**Exercise requirements:**
Reproduce each of the following lines verbatim, covering all of the records.

Lens distortion parameter records
↓↓↓

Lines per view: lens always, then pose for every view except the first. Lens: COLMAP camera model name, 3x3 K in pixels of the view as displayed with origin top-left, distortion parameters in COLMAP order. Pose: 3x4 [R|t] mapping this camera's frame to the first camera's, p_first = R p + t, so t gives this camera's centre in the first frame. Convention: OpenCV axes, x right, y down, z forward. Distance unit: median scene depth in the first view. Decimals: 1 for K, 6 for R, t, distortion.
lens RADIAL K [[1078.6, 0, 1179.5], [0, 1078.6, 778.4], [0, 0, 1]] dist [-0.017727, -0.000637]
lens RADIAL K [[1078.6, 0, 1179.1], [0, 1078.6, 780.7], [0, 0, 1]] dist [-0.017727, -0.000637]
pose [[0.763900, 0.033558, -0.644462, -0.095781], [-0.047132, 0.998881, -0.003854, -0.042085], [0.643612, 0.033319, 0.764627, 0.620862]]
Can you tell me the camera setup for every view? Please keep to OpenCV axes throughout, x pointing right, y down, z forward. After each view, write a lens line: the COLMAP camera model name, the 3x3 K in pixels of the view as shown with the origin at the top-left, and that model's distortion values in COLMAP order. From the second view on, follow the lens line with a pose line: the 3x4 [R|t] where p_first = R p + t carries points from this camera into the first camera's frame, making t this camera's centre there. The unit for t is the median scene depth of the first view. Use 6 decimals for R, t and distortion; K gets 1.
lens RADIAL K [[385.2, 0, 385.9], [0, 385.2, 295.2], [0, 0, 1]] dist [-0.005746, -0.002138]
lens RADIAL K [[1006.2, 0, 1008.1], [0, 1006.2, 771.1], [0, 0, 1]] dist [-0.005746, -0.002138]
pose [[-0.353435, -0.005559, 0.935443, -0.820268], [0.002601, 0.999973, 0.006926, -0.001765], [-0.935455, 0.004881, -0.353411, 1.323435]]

↑↑↑

**Task solution:**
Lines per view: lens always, then pose for every view except the first. Lens: COLMAP camera model name, 3x3 K in pixels of the view as displayed with origin top-left, distortion parameters in COLMAP order. Pose: 3x4 [R|t] mapping this camera's frame to the first camera's, p_first = R p + t, so t gives this camera's centre in the first frame. Convention: OpenCV axes, x right, y down, z forward. Distance unit: median scene depth in the first view. Decimals: 1 for K, 6 for R, t, distortion.
lens RADIAL K [[1078.6, 0, 1179.5], [0, 1078.6, 778.4], [0, 0, 1]] dist [-0.017727, -0.000637]
lens RADIAL K [[1078.6, 0, 1179.1], [0, 1078.6, 780.7], [0, 0, 1]] dist [-0.017727, -0.000637]
pose [[0.763900, 0.033558, -0.644462, -0.095781], [-0.047132, 0.998881, -0.003854, -0.042085], [0.643612, 0.033319, 0.764627, 0.620862]]
Can you tell me the camera setup for every view? Please keep to OpenCV axes throughout, x pointing right, y down, z forward. After each view, write a lens line: the COLMAP camera model name, the 3x3 K in pixels of the view as shown with the origin at the top-left, and that model's distortion values in COLMAP order. From the second view on, follow the lens line with a pose line: the 3x4 [R|t] where p_first = R p + t carries points from this camera into the first camera's frame, making t this camera's centre there. The unit for t is the median scene depth of the first view. Use 6 decimals for R, t and distortion; K gets 1.
lens RADIAL K [[385.2, 0, 385.9], [0, 385.2, 295.2], [0, 0, 1]] dist [-0.005746, -0.002138]
lens RADIAL K [[1006.2, 0, 1008.1], [0, 1006.2, 771.1], [0, 0, 1]] dist [-0.005746, -0.002138]
pose [[-0.353435, -0.005559, 0.935443, -0.820268], [0.002601, 0.999973, 0.006926, -0.001765], [-0.935455, 0.004881, -0.353411, 1.323435]]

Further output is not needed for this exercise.